Is there any plan to create a task-library task fo...
# ask-community
r
Is there any plan to create a task-library task for running Spark on kubernetes (as opposed to Databricks)?
n
Hi @Ryan Sattler - no plans for that internally at the moment but much of the task library is user-contributed... if that's something you'd like to see we welcome PRs 😄
g
I was thinking about this as well and I wonder if we could create the class to initiate the SparkContext inside the flow (we will need to have a docker image with Spark installed) and point the SparkConfig to the Kubernetes Spark cluster.
k
I have used Databricks a lot before but don’t have as much experience with Kubrenetes Spark. Would the task run
spark-submit
and that’s how you would connect to the Kubernetes Spark cluster? If your Spark is already configured, wouldn’t just instantiating SparkSession inside a flow work? And to what Nicholas said, we’d surely welcome PRs for this.

========================================================================

*Parts of the exercise:*
- A) In the Spark-on-Kubernetes thread, what does the reply say much of the task library is?
- B) Reproduce the Spark-on-Kubernetes thread word for word from "# ask-community" to "PRs for this.".
- C) Pick up the forum thread about running Spark on Kubernetes where it stops and continue it.

[Per-instance keypoint data]
========================================================================

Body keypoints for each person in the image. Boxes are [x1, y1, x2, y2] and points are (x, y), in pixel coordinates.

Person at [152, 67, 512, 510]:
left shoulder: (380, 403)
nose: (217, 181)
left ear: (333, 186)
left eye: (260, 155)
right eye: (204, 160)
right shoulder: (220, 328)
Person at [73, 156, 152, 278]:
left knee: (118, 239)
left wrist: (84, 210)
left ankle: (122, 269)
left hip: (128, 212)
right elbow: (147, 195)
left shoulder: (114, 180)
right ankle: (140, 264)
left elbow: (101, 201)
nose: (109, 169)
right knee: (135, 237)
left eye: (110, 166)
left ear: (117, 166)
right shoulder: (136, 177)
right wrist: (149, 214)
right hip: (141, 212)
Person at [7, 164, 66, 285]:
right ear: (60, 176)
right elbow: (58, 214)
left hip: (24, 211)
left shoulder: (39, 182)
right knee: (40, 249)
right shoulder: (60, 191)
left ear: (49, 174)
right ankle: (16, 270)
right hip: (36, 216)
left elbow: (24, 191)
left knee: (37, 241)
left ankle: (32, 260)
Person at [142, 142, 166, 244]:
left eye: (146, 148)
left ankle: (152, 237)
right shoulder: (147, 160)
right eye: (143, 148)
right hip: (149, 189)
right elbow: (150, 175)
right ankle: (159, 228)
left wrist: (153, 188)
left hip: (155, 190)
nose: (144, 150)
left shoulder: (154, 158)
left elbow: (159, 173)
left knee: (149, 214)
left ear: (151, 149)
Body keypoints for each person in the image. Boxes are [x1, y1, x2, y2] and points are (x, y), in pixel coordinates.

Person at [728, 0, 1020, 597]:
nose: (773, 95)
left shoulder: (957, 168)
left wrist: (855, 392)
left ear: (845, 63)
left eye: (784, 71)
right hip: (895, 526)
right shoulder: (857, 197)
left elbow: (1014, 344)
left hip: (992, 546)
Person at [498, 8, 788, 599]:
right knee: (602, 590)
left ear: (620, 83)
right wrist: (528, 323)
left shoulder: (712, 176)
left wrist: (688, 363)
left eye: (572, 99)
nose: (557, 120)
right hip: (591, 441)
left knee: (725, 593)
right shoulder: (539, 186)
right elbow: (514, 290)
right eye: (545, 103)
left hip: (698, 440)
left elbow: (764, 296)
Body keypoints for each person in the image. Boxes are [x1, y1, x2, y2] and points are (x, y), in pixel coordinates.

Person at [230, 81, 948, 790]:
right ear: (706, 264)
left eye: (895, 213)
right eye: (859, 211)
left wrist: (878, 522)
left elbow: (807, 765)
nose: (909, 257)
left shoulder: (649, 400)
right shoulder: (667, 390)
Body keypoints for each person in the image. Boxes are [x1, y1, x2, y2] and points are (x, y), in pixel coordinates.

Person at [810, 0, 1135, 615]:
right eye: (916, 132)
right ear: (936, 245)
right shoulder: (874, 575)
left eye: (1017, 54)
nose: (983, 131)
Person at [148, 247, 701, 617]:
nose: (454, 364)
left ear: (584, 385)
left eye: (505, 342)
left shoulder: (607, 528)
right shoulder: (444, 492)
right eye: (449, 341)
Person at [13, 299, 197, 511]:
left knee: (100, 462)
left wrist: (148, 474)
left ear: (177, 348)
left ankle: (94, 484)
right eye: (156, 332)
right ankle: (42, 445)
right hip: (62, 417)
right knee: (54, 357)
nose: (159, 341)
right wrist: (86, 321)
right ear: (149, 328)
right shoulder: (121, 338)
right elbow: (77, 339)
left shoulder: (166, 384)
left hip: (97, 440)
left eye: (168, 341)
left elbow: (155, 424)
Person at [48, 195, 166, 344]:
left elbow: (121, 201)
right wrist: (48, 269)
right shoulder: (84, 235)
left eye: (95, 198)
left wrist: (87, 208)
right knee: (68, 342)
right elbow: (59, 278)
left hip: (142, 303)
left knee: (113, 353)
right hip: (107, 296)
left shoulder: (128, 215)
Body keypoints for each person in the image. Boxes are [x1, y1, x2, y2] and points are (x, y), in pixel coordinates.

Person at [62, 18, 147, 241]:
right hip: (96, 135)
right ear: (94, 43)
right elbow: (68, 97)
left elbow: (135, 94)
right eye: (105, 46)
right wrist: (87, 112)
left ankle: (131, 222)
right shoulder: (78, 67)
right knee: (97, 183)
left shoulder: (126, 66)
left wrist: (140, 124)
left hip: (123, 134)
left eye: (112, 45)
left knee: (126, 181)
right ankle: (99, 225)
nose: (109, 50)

========================================================================

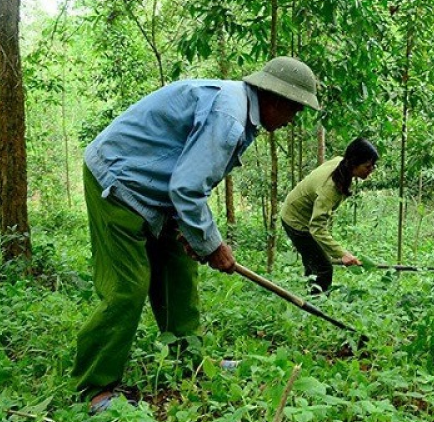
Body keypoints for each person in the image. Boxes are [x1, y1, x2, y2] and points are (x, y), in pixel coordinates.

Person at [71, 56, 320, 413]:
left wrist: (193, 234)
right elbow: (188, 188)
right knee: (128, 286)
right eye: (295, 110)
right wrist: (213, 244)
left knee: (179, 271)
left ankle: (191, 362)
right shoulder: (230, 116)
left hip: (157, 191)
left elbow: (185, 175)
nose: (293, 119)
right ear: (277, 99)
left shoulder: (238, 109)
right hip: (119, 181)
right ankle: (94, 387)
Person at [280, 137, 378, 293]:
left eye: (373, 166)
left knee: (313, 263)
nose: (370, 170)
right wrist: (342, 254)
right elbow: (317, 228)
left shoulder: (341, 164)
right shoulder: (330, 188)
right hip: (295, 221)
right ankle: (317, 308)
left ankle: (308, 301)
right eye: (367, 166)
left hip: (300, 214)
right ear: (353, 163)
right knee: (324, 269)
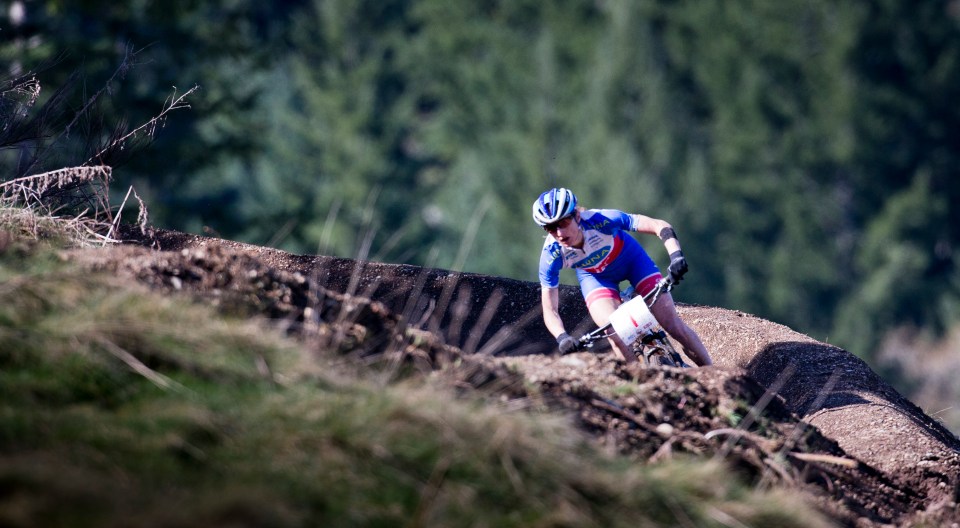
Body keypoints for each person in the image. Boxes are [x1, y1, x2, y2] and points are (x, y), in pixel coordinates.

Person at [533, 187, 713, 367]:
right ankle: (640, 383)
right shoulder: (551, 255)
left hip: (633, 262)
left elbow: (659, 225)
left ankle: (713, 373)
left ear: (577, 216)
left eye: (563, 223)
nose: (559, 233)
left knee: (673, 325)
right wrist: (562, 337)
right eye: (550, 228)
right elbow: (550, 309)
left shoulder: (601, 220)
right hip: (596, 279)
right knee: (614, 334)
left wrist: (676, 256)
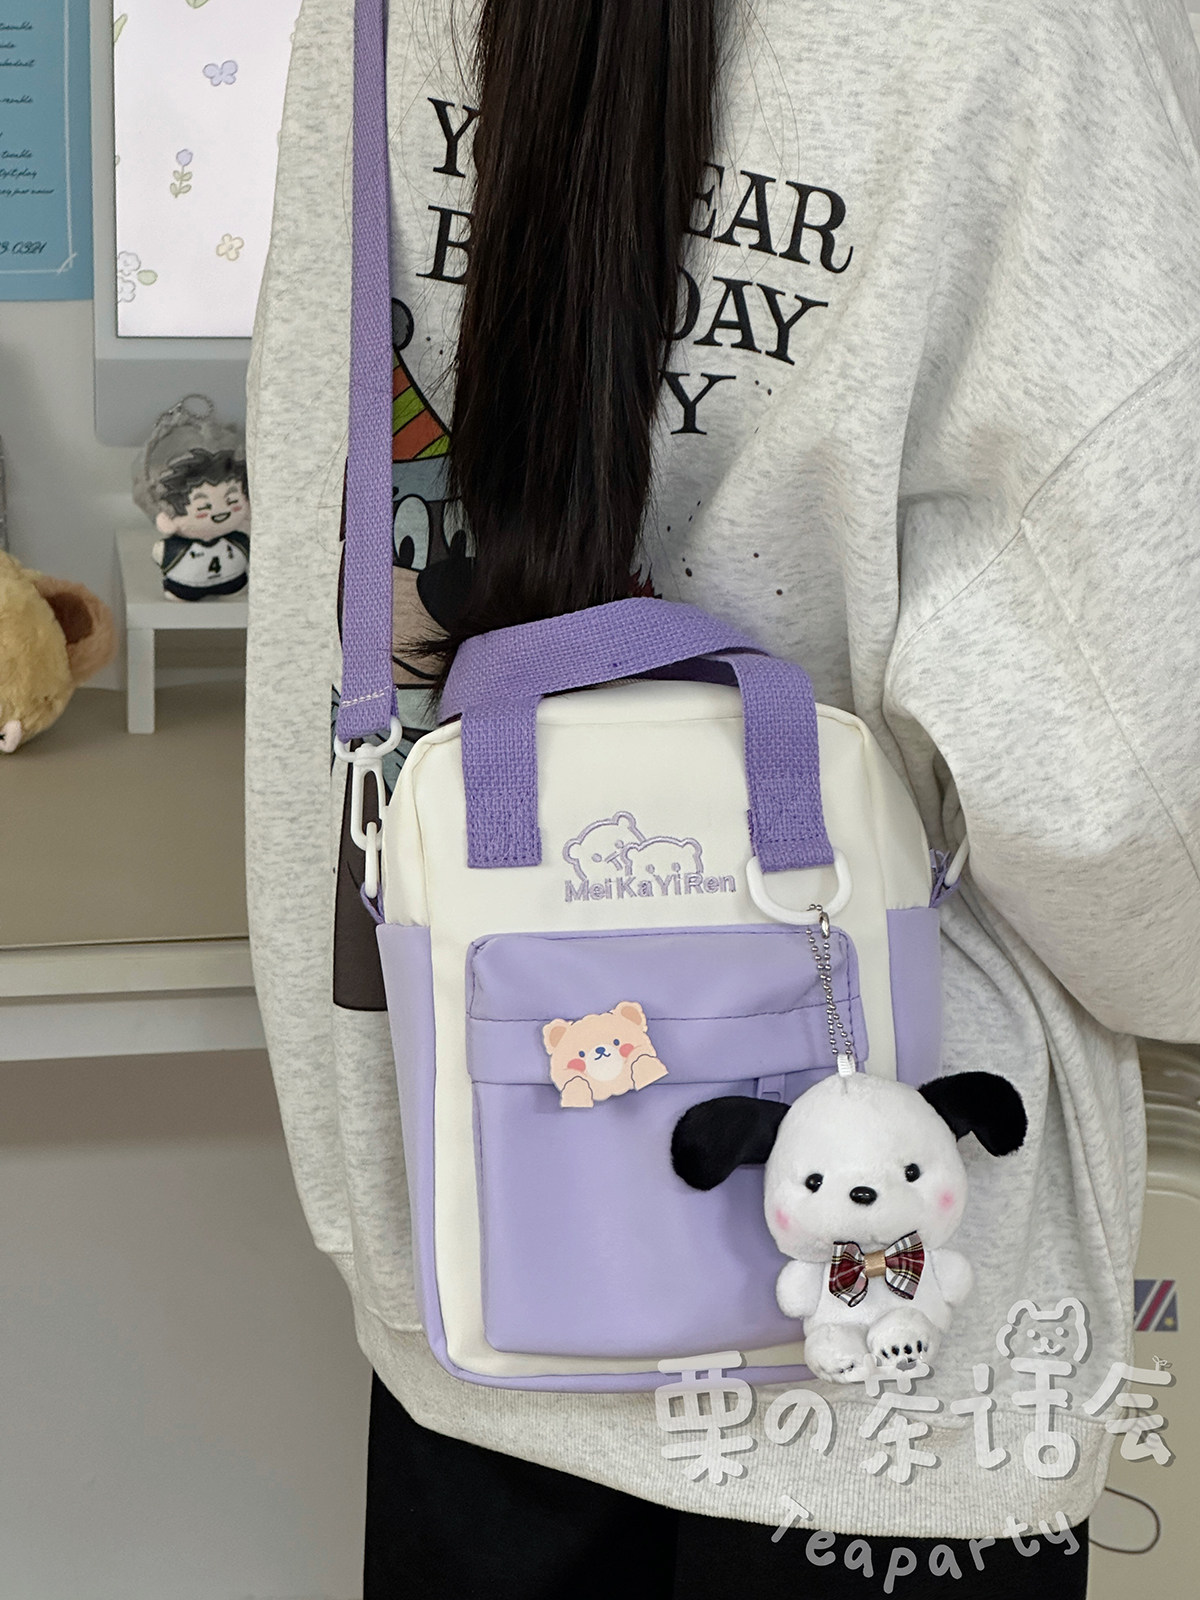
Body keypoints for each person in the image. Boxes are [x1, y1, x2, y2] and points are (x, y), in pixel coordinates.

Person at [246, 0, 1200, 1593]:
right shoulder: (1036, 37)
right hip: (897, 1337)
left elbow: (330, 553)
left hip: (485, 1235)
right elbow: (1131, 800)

========================================================================

*Exercise answers:*
- A) User-contributed.

- B)
# ask-community
r
Is there any plan to create a task-library task for running Spark on kubernetes (as opposed to Databricks)?
n
Hi @Ryan Sattler - no plans for that internally at the moment but much of the task library is user-contributed... if that's something you'd like to see we welcome PRs 😄
g
I was thinking about this as well and I wonder if we could create the class to initiate the SparkContext inside the flow (we will need to have a docker image with Spark installed) and point the SparkConfig to the Kubernetes Spark cluster.
k
I have used Databricks a lot before but don’t have as much experience with Kubrenetes Spark. Would the task run
spark-submit
and that’s how you would connect to the Kubernetes Spark cluster? If your Spark is already configured, wouldn’t just instantiating SparkSession inside a flow work? And to what Nicholas said, we’d surely welcome PRs for this.

- C)
g
We could use a BashTask to run the
spark-submit
command but I would say it might be possible to instantiate a SparkSesssion inside the Flow (will have to give it a try). I did not look but is it how the Databricks one is working (session)?
k
Databricks has a
databricks-connect
library that hijacks your Spark installation so
import pyspark
and creating the
SparkSession
compiles the DAG locally, then sends them to the configured cluster when there is an action.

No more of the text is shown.